Não se pode deixar de realçar as declarações do bispo António Marto: O Santo Padre conhece bem o que eu penso e sabe que tem em mim um apoiante.»
1. No Concílio de Trento (1545-1563), frei Bartolomeu dos Mártires, arcebispo de Braga, teria afirmado que os eminentíssimos cardeais precisavam de uma eminentíssima reforma. Esta custou muito a chegar e, no nosso tempo, foi o papa Francisco que se empenhou na reforma da Cúria com uma coragem e desenvoltura que não fica nada a dever à do nosso bracarense. Perante as resistências activas e passivas que encontrou, já terá desistido? Há quem assim julgue e há quem assim espere.

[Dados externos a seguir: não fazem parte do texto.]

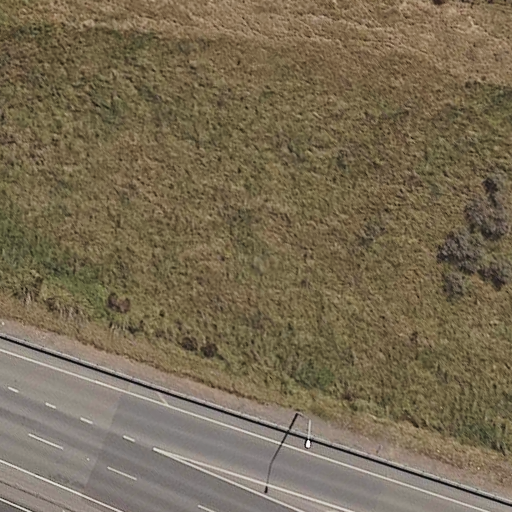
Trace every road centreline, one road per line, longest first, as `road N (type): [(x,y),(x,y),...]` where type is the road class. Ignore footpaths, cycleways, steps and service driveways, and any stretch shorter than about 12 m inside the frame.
road 1 (motorway): [(0,372),(415,511)]
road 2 (motorway): [(0,426),(202,511)]
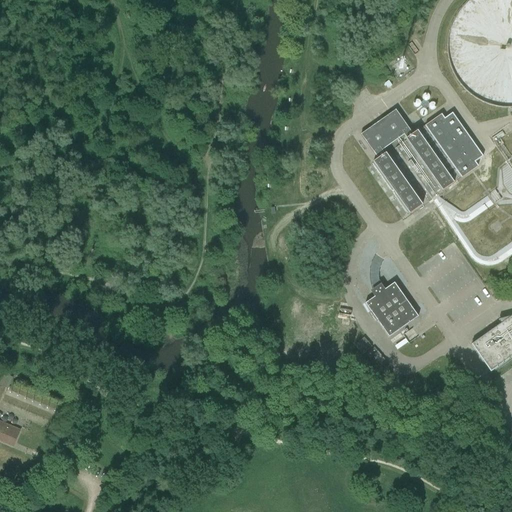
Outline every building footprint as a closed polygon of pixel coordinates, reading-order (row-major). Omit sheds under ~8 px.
[(511,0),(473,0),(469,3),(464,8),(460,12),(457,17),(454,22),(452,28),(450,35),(449,40),(448,44),(448,50),(448,56),(450,63),(451,68),(453,73),(455,78),(458,82),(462,87),(466,92),(470,95),(475,99),(479,101),(486,104),(492,106),(499,108),(508,108),(511,108),(511,0)] [(373,163),(372,163),(408,214),(409,215),(410,215),(409,214),(421,206),(421,207),(422,206),(385,154),(384,155),(382,151),(403,136),(406,139),(405,140),(406,141),(395,148),(431,199),(437,195),(477,167),(477,168),(478,167),(475,163),(483,157),(452,114),(444,119),(442,117),(441,115),(440,116),(413,135),(395,111),(394,111),(384,119),(372,127),(360,135),(378,160),(373,163)] [(386,289),(376,297),(368,303),(365,304),(368,308),(389,338),(417,317),(394,284),(386,289)] [(501,325),(471,345),(490,372),(511,356),(511,316),(498,321),(501,325)] [(363,339),(354,346),(358,350),(367,343),(364,338),(363,339)] [(367,343),(358,350),(362,355),(371,347),(370,346),(367,343)] [(377,352),(374,347),(365,354),(369,359),(377,352)] [(376,360),(381,356),(377,352),(373,356),(376,360)] [(376,360),(380,364),(384,360),(381,356),(376,360)] [(6,379),(2,387),(4,388),(7,389),(12,378),(7,376),(6,379)] [(0,441),(13,447),(19,431),(0,423),(0,441)]
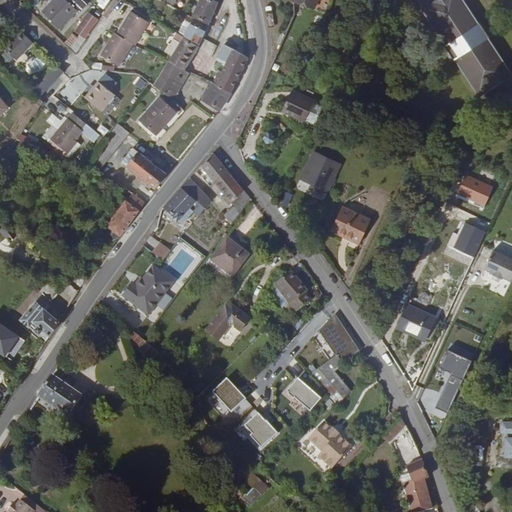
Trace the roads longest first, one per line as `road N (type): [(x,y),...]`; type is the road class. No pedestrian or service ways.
road 1 (residential): [(213,131),(366,342),(450,511)]
road 2 (tertiary): [(213,131),(90,292),(0,432)]
road 3 (tertiary): [(253,0),(260,54),(249,84),(213,131)]
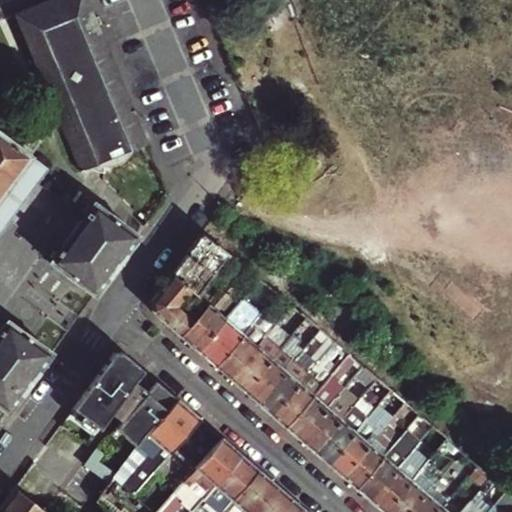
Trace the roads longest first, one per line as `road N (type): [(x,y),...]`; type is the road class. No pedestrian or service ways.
road 1 (residential): [(145,0),(207,168),(114,308)]
road 2 (residential): [(114,308),(348,511)]
road 3 (residential): [(114,308),(0,465)]
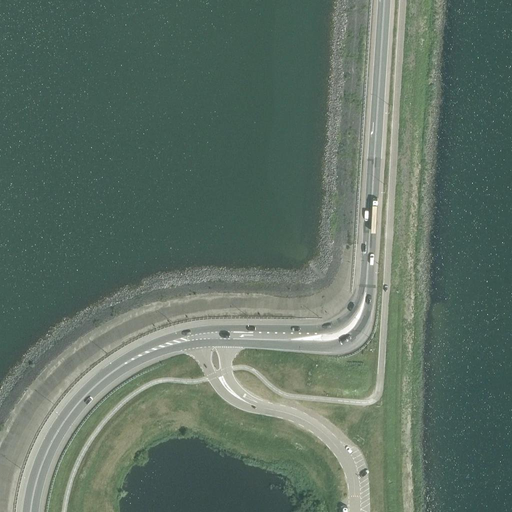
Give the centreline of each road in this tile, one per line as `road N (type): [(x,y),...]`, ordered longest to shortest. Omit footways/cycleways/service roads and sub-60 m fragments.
road 1 (trunk): [(366,269),(384,0)]
road 2 (primary): [(29,511),(46,449),(87,391),(148,350),(199,337)]
road 3 (unclassified): [(354,511),(350,470),(320,430),(224,386)]
road 4 (primary): [(225,336),(340,333),(363,302),(366,269)]
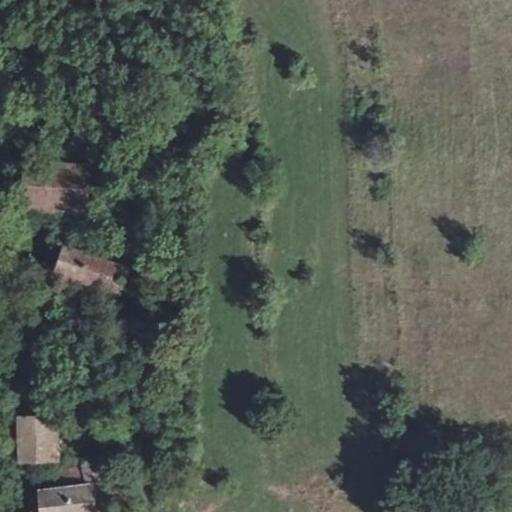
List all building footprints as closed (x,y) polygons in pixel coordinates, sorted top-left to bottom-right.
[(100,201),(102,161),(38,160),(36,189),(33,188),(31,196),(37,196),(36,200),(100,201)] [(137,289),(145,266),(82,246),(75,268),(137,289)] [(75,352),(75,330),(55,330),(56,397),(97,397),(95,352),(75,352)] [(95,330),(75,330),(75,352),(95,352),(95,330)] [(38,457),(72,456),(71,417),(37,418),(38,457)] [(12,490),(13,511),(82,511),(112,511),(104,476),(119,471),(108,450),(73,460),(78,477),(12,490)]
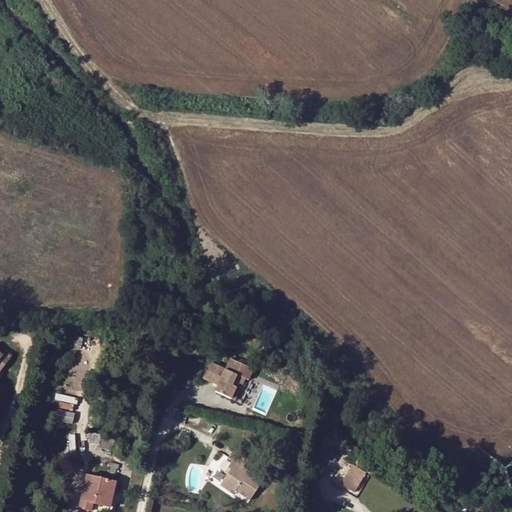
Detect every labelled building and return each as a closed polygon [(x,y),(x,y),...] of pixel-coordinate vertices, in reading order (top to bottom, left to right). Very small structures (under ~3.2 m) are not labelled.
[(269,348),(262,344),(258,352),(265,356),(269,348)] [(0,376),(10,364),(3,359),(0,362),(0,376)] [(198,379),(210,384),(212,380),(216,382),(214,386),(212,393),(228,400),(233,388),(238,390),(242,379),(204,364),(198,379)] [(80,380),(67,377),(65,386),(78,390),(80,380)] [(232,402),(238,390),(233,388),(228,400),(232,402)] [(117,440),(98,436),(95,446),(115,451),(117,440)] [(228,471),(221,481),(235,491),(249,500),(261,482),(242,468),(246,461),(231,452),(226,459),(230,462),(225,469),(228,471)] [(119,464),(109,462),(108,466),(110,467),(108,476),(113,477),(116,468),(118,468),(119,464)] [(360,480),(346,471),(340,482),(354,490),(360,480)] [(87,475),(79,508),(92,511),(94,503),(109,507),(115,482),(87,475)] [(235,491),(221,481),(219,485),(232,495),(235,491)] [(92,511),(79,508),(78,511),(80,511),(110,511),(112,508),(109,507),(94,503),(92,511)]
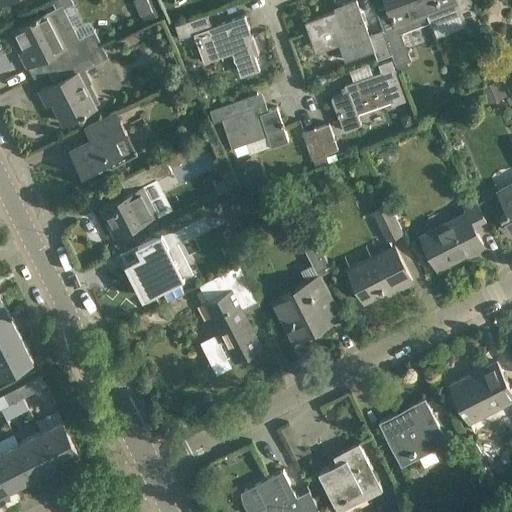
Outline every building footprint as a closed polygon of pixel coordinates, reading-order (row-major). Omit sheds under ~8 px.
[(42,59),(48,71),(102,43),(95,30),(71,42),(56,13),(74,3),(72,0),(49,0),(54,9),(16,28),(27,50),(22,53),(28,65),(42,59)] [(148,0),(133,0),(141,17),(154,11),(148,0)] [(377,58),(392,53),(383,28),(369,33),(357,0),(354,0),(344,4),(345,8),(306,22),(313,40),(336,32),(346,60),(374,50),(377,58)] [(429,20),(427,14),(421,0),(387,0),(396,23),(383,28),(392,53),(396,64),(398,70),(409,66),(407,60),(411,59),(400,31),(429,20)] [(421,0),(427,14),(429,20),(430,22),(437,19),(460,11),(465,24),(468,32),(481,27),(470,0),(458,0),(456,1),(455,0),(421,0)] [(181,38),(194,33),(205,62),(233,52),(241,76),(260,69),(255,55),(259,54),(245,14),(212,26),(208,13),(176,25),(181,38)] [(93,82),(86,68),(109,57),(102,43),(48,71),(55,84),(42,91),(48,103),(53,101),(64,123),(96,106),(95,104),(100,101),(91,83),(93,82)] [(333,97),(345,130),(362,124),(358,113),(393,100),(394,104),(407,99),(392,59),(379,63),(382,71),(346,84),(348,91),(333,97)] [(495,62),(478,69),(483,82),(500,76),(495,62)] [(507,94),(499,77),(482,85),(490,102),(507,94)] [(216,122),(224,119),(234,148),(249,142),(269,135),(272,145),(272,146),(290,140),(278,107),(271,109),(262,112),(260,106),(262,105),(258,93),(211,110),(216,122)] [(110,168),(112,168),(126,160),(137,154),(128,137),(115,112),(85,128),(92,140),(71,151),(85,176),(108,164),(110,168)] [(330,123),(317,128),(326,154),(339,149),(330,123)] [(326,154),(317,128),(304,132),(313,158),(326,154)] [(214,140),(207,144),(215,159),(221,155),(214,140)] [(128,194),(101,208),(116,236),(160,214),(145,186),(159,179),(152,165),(122,180),(128,194)] [(511,178),(495,187),(502,201),(507,211),(502,214),(511,232),(511,231),(511,178)] [(372,211),(387,241),(404,233),(389,202),(372,211)] [(422,236),(439,269),(484,246),(476,230),(490,224),(480,206),(467,213),(422,236)] [(178,241),(171,227),(137,244),(144,257),(130,264),(146,296),(183,277),(167,246),(178,241)] [(302,338),(319,329),(319,328),(342,316),(321,274),(332,269),(317,240),(304,246),(318,274),(270,299),(292,341),(301,336),(302,338)] [(395,287),(396,290),(413,281),(395,246),(349,270),(366,302),(395,287)] [(240,264),(199,285),(208,301),(206,303),(220,330),(221,331),(225,339),(205,349),(213,366),(233,356),(236,361),(262,348),(244,312),(242,308),(232,287),(248,279),(240,264)] [(0,322),(11,316),(0,294),(0,322)] [(0,322),(0,350),(22,339),(11,316),(0,322)] [(0,350),(0,373),(2,378),(34,361),(22,339),(0,350)] [(470,421),(511,400),(511,389),(498,362),(452,385),(470,421)] [(33,380),(19,387),(24,397),(39,390),(47,386),(42,376),(33,381),(33,380)] [(10,405),(24,397),(19,387),(5,395),(10,405)] [(427,399),(381,422),(398,455),(401,462),(403,465),(419,456),(424,467),(439,459),(434,449),(448,441),(427,399)] [(64,421),(42,432),(58,465),(81,453),(64,421)] [(36,476),(58,465),(42,432),(19,444),(36,476)] [(340,511),(367,497),(384,489),(360,442),(335,455),(339,463),(320,472),(340,511)] [(19,444),(0,453),(0,461),(13,487),(36,476),(19,444)] [(0,494),(13,487),(0,461),(0,494)] [(321,511),(311,491),(298,497),(285,471),(245,491),(246,491),(243,492),(244,502),(248,510),(250,511),(321,511)]
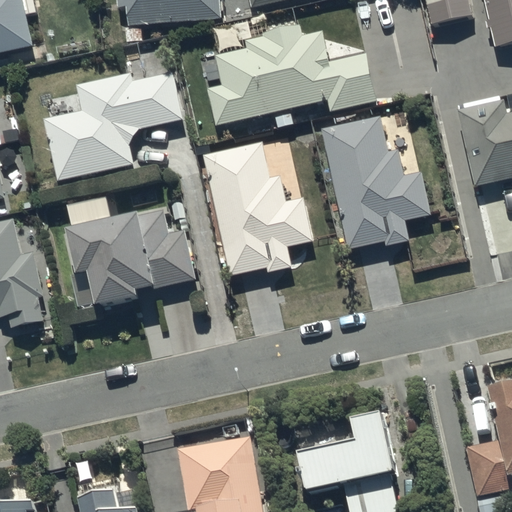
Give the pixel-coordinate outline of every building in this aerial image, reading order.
[(0,0),(0,55),(35,48),(29,19),(39,16),(36,0),(0,0)] [(115,0),(116,9),(126,9),(128,29),(222,23),(220,0),(115,0)] [(246,0),(249,10),(302,0),(246,0)] [(424,0),(430,28),(475,18),(471,0),(424,0)] [(511,0),(482,0),(488,24),(484,25),(486,32),(489,31),(494,50),(511,46),(511,0)] [(210,90),(217,126),(273,114),(276,130),(295,126),(292,110),(328,103),(330,114),(378,105),(369,56),(330,64),(323,33),(304,36),(302,29),(249,40),(251,52),(217,59),(223,88),(210,90)] [(42,122),(56,182),(136,167),(132,145),(139,134),(184,123),(173,75),(133,84),(132,76),(78,89),(84,112),(42,122)] [(504,102),(457,113),(474,190),(511,181),(511,113),(507,115),(504,102)] [(380,118),(321,131),(346,251),(383,243),(384,248),(412,242),(408,222),(430,218),(420,172),(403,175),(398,151),(388,154),(380,118)] [(263,144),(201,159),(230,279),(266,270),(268,276),(295,269),(290,249),(314,243),(303,199),(287,203),(281,178),(271,180),(263,144)] [(163,212),(64,235),(74,279),(88,276),(96,311),(136,301),(135,297),(197,282),(185,234),(169,238),(163,212)] [(14,218),(0,221),(0,318),(7,317),(10,329),(44,321),(39,297),(44,296),(33,251),(23,254),(14,218)] [(511,390),(489,395),(499,443),(467,450),(477,501),(511,494),(511,390)] [(355,445),(297,457),(305,496),(343,488),(348,511),(401,511),(382,418),(350,425),(355,445)] [(262,511),(251,439),(179,451),(177,452),(187,511),(262,511)] [(79,503),(80,506),(81,511),(141,511),(141,510),(131,511),(119,511),(117,496),(79,503)]
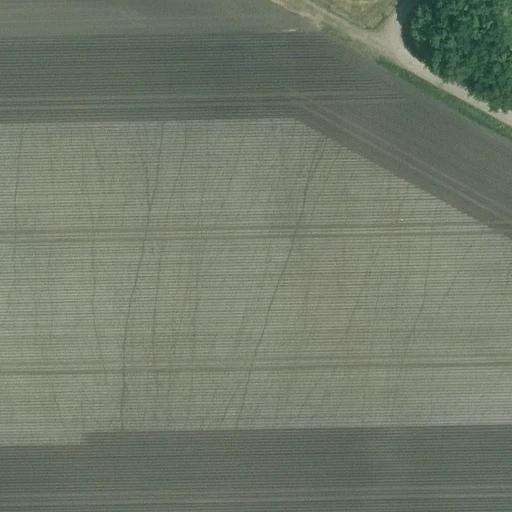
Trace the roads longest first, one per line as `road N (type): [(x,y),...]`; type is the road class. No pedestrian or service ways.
road 1 (track): [(416,0),(396,21),(403,59),(297,0)]
road 2 (unclassified): [(511,117),(403,59)]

Creio que estão enganados.
Em 2017, pelo quarto ano consecutivo, Bergoglio voltou a usar a mensagem de Natal à Cúria Romana para sublinhar, com muita dureza: para servir a missão da Igreja na sociedade continuam a ser indispensáveis mudanças profundas na assembleia dos cardeais e na mentalidade de muitos elementos da hierarquia eclesiástica.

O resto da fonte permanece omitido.